December 12th
Today I learned the definition of a Newton polygon. Equip a field $K$ with a valuation $\nu.$ That is, $\nu:K\to\RR$ by $\nu(x)+\nu(y)\ge\min\{\nu(x),\nu(y)\}.$ Note we can generate this if we have a nonarchimedean valuation: if we have a nonarchimedean valuation $|\cdot|,$ then $\nu(x)=-\log|x|$ should work.

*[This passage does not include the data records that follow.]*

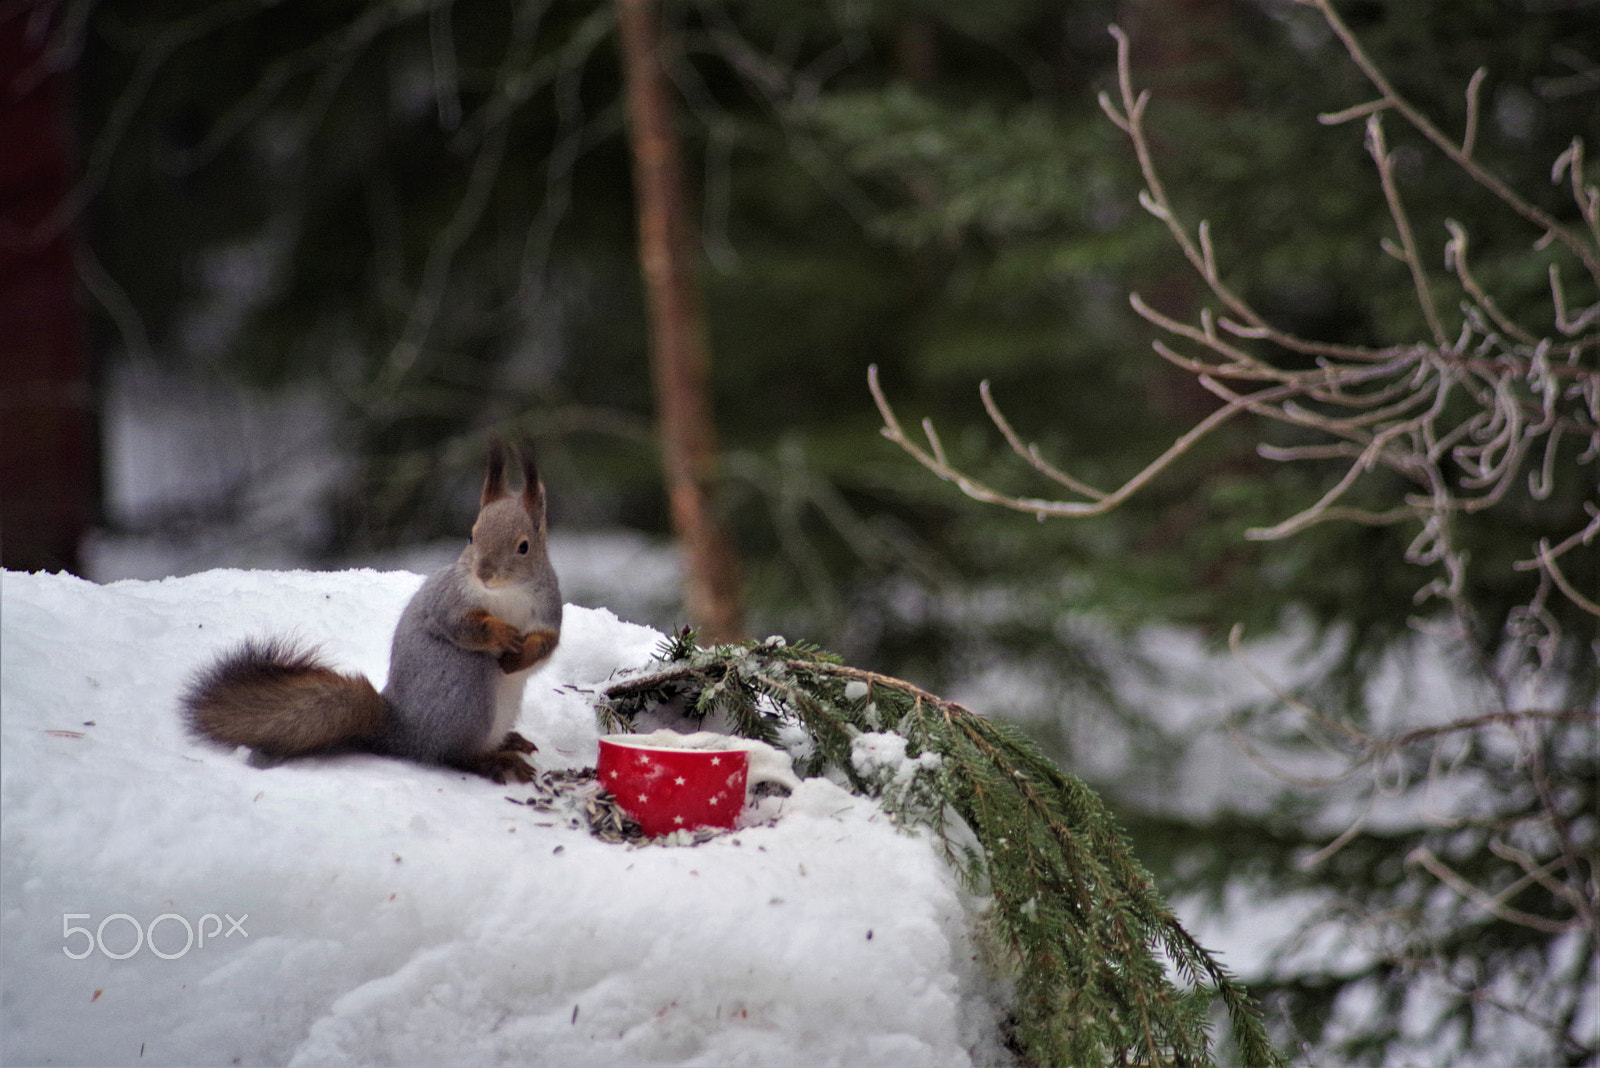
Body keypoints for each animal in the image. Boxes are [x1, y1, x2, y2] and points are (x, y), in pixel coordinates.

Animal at [183, 441, 563, 783]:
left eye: (524, 547)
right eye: (471, 536)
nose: (483, 573)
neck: (506, 594)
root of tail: (400, 732)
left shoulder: (548, 610)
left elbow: (546, 644)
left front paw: (521, 655)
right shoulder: (449, 601)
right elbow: (460, 626)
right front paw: (502, 634)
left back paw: (508, 742)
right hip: (466, 681)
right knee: (452, 754)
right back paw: (494, 761)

Then for a polynomial $f(x)\in K[x]$ by $f(x)=\sum_ka_kx^k,$ we dot the points $(k,\nu(a_k)).$ For example, here is $f(x)=10+\frac12x+3x^2+\frac14x^3+4x^4$ with $\nu_2.$
Then we define the Newton polygon of $f(x)$ as the convex hull of these points from the bottom. Say, draw the convex hull and then all vertical rays going upward from it. Alternatively, imagine rotating the vertical line $x=0$ counterclockwise around the convex hull until it has rotated a full $180^\circ.$ The area not drawn out by the rotating line is our polygon. Anyways, here's the same example.
The main theorem of Newton polygons says something for $(x_k,y_k)$ and $(x_\ell,y_\ell)$ of the lower convex hull, there are $x_\ell-x_k$ roots of valuation $\nu$ equal to the negative slope $-\frac{y_\ell-y_k}{x_\ell-x_k}.$ I don't know the proof for this.